Collected data
__________________________________________________
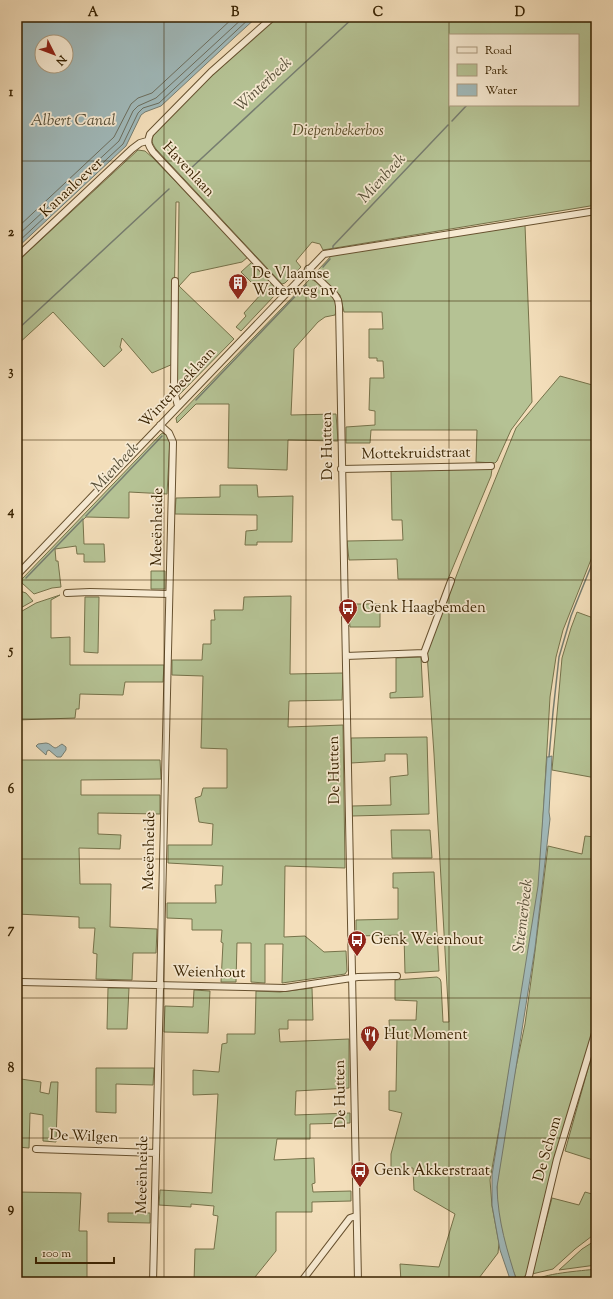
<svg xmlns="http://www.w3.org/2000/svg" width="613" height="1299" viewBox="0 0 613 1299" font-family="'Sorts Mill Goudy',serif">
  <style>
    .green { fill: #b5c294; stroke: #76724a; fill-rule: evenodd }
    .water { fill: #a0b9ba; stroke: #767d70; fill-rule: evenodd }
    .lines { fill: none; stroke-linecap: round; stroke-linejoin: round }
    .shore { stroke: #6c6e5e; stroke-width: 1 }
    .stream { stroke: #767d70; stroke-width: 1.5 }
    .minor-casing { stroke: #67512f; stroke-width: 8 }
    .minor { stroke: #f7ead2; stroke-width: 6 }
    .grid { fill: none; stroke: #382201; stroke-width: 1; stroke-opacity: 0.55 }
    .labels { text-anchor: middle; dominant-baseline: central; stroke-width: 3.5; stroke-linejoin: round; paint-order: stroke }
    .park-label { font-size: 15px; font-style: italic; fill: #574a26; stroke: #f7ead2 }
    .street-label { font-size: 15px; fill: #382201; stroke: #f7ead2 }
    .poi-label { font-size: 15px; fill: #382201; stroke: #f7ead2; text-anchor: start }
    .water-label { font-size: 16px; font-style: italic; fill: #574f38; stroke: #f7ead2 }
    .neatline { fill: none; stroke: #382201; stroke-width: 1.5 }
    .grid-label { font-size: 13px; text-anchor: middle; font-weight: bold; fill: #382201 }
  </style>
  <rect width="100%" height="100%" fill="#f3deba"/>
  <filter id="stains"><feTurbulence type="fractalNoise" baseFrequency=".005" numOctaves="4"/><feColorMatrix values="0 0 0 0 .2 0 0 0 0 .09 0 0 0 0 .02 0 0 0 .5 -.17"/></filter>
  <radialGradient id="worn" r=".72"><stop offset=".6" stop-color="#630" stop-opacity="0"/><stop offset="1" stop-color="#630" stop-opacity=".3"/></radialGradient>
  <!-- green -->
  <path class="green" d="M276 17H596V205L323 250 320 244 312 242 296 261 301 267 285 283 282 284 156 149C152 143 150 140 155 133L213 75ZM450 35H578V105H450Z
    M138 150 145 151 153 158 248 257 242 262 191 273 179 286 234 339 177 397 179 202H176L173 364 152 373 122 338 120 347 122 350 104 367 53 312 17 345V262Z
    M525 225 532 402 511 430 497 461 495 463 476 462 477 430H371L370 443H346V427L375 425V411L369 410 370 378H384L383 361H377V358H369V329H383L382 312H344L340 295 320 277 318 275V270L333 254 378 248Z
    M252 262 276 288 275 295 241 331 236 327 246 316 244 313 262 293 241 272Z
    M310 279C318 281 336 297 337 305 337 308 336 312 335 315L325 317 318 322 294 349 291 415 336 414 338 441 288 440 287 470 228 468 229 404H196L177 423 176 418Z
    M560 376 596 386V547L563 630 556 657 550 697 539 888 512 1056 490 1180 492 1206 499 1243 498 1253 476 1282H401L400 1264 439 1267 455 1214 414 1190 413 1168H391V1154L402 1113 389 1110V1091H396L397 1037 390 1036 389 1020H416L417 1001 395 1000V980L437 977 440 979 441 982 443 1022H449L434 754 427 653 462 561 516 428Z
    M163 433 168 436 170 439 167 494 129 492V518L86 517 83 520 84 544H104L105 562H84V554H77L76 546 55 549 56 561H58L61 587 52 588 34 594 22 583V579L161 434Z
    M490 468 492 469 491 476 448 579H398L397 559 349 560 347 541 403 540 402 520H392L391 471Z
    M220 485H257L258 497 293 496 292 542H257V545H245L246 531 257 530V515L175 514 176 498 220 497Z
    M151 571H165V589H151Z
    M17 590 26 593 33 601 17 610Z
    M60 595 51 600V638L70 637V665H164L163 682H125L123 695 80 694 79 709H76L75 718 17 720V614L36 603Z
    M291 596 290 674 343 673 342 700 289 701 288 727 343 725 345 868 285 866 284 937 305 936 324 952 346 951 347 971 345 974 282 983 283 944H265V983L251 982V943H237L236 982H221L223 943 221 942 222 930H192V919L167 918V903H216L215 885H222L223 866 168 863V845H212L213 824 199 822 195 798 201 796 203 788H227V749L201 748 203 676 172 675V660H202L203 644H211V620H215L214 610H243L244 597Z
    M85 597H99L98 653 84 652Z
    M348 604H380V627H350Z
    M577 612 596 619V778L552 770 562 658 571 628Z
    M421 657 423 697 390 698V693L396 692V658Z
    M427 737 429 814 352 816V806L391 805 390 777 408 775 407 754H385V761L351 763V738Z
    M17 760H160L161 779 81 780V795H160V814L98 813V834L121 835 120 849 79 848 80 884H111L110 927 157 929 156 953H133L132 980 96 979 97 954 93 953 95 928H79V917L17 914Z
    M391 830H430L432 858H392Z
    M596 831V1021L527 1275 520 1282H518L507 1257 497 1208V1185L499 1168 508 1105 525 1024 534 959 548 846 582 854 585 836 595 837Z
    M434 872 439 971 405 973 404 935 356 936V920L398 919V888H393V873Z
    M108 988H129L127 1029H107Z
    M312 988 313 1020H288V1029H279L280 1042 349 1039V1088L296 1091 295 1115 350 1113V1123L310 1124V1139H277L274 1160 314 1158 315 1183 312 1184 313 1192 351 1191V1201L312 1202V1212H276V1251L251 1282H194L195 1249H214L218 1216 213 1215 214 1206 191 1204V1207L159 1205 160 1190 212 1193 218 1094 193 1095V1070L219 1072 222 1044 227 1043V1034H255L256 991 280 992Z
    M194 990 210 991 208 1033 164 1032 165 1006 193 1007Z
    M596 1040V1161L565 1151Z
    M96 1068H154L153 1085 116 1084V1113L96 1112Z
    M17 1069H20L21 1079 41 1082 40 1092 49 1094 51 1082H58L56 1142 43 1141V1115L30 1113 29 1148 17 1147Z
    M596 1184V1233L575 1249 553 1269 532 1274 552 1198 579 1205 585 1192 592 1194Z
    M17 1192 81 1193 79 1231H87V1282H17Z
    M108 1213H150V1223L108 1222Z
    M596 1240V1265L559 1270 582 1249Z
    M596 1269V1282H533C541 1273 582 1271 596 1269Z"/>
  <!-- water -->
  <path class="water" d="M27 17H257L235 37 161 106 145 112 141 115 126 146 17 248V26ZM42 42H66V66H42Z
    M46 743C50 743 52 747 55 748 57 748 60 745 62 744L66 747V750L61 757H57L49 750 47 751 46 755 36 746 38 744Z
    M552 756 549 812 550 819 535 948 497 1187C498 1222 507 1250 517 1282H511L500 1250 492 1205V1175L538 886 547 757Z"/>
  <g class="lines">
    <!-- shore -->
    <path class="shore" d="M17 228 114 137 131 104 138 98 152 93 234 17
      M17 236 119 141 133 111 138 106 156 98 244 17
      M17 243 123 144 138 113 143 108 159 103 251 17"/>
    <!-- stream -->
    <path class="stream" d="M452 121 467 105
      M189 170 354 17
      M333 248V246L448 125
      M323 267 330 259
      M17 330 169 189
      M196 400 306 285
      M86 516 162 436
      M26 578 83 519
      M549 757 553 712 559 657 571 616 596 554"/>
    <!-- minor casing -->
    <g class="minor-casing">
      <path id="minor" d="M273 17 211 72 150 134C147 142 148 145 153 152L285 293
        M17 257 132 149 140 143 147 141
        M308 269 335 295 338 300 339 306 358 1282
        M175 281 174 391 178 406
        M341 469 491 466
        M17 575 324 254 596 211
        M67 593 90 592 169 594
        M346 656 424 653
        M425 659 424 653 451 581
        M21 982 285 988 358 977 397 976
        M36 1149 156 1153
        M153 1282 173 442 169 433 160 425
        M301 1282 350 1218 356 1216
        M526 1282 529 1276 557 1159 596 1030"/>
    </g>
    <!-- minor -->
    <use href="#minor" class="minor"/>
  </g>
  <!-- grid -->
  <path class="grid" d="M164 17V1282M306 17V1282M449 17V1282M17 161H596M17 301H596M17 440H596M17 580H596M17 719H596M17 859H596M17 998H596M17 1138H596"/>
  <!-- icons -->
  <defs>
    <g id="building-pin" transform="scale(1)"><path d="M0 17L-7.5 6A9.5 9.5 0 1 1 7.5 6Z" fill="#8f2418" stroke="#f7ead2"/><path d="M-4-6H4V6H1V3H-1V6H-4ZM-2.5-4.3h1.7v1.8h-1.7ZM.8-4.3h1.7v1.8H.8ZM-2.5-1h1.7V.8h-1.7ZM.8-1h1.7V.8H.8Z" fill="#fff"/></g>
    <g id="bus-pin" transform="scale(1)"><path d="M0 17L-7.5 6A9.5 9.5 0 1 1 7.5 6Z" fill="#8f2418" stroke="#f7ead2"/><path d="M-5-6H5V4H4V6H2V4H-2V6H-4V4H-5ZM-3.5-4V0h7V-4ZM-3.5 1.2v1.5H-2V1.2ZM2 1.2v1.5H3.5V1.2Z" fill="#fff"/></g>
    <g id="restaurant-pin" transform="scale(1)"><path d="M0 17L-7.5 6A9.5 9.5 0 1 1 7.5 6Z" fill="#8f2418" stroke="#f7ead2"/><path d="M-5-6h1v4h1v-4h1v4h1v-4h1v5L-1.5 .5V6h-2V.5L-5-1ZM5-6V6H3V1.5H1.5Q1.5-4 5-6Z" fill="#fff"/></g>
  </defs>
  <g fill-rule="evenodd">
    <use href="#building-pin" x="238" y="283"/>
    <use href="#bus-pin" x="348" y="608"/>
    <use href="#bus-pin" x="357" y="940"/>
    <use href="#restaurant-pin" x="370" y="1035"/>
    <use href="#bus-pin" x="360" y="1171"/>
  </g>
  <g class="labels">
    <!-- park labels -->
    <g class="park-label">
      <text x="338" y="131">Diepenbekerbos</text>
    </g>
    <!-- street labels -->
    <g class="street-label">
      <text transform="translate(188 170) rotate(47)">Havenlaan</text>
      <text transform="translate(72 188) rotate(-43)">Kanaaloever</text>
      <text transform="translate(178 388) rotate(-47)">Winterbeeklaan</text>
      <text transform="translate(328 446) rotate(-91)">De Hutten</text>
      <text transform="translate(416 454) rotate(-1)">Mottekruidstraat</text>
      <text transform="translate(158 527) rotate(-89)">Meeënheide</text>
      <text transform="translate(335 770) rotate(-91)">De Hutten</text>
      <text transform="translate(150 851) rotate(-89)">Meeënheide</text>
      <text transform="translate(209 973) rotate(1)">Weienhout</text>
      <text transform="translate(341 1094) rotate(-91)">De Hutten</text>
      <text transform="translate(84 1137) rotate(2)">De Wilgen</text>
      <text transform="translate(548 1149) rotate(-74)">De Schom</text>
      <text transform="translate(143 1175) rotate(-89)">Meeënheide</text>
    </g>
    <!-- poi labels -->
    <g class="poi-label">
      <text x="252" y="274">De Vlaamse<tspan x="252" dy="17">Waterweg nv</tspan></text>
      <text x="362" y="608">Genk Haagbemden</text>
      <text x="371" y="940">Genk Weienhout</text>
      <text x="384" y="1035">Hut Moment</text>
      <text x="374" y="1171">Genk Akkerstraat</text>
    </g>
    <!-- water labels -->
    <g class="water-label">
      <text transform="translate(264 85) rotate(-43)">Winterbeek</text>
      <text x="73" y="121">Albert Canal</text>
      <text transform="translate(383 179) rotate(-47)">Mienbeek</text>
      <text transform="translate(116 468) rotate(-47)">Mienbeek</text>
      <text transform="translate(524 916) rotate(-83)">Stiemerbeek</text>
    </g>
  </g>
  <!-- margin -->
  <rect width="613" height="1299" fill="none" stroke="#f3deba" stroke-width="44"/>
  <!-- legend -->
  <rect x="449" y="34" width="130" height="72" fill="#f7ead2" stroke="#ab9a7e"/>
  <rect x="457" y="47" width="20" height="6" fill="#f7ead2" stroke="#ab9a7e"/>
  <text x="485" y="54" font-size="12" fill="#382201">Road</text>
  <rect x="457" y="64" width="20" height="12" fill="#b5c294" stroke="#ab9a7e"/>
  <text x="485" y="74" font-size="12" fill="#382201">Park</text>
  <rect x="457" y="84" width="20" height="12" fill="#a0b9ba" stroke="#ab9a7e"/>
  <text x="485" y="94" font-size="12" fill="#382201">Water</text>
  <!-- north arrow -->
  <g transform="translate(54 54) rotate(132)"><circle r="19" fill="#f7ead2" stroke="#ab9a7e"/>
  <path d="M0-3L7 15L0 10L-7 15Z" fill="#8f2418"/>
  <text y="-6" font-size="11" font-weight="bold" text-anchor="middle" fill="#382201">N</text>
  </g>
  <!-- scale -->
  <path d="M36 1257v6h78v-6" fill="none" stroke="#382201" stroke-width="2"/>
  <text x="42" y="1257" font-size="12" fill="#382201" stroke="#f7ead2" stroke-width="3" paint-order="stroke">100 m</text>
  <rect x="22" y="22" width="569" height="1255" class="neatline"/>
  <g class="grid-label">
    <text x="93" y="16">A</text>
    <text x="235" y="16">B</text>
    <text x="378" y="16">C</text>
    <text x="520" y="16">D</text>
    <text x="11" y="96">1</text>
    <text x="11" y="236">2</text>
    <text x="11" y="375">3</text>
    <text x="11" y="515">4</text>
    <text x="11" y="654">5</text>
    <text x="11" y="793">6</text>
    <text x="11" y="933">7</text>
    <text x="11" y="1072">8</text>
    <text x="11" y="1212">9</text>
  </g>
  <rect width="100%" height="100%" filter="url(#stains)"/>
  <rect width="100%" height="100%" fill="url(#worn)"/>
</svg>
__________________________________________________
EXERCISE:
Whenever the string "lines" turns up in a line above, copy that line out.

REPLY:
    .lines { fill: none; stroke-linecap: round; stroke-linejoin: round }
  <g class="lines">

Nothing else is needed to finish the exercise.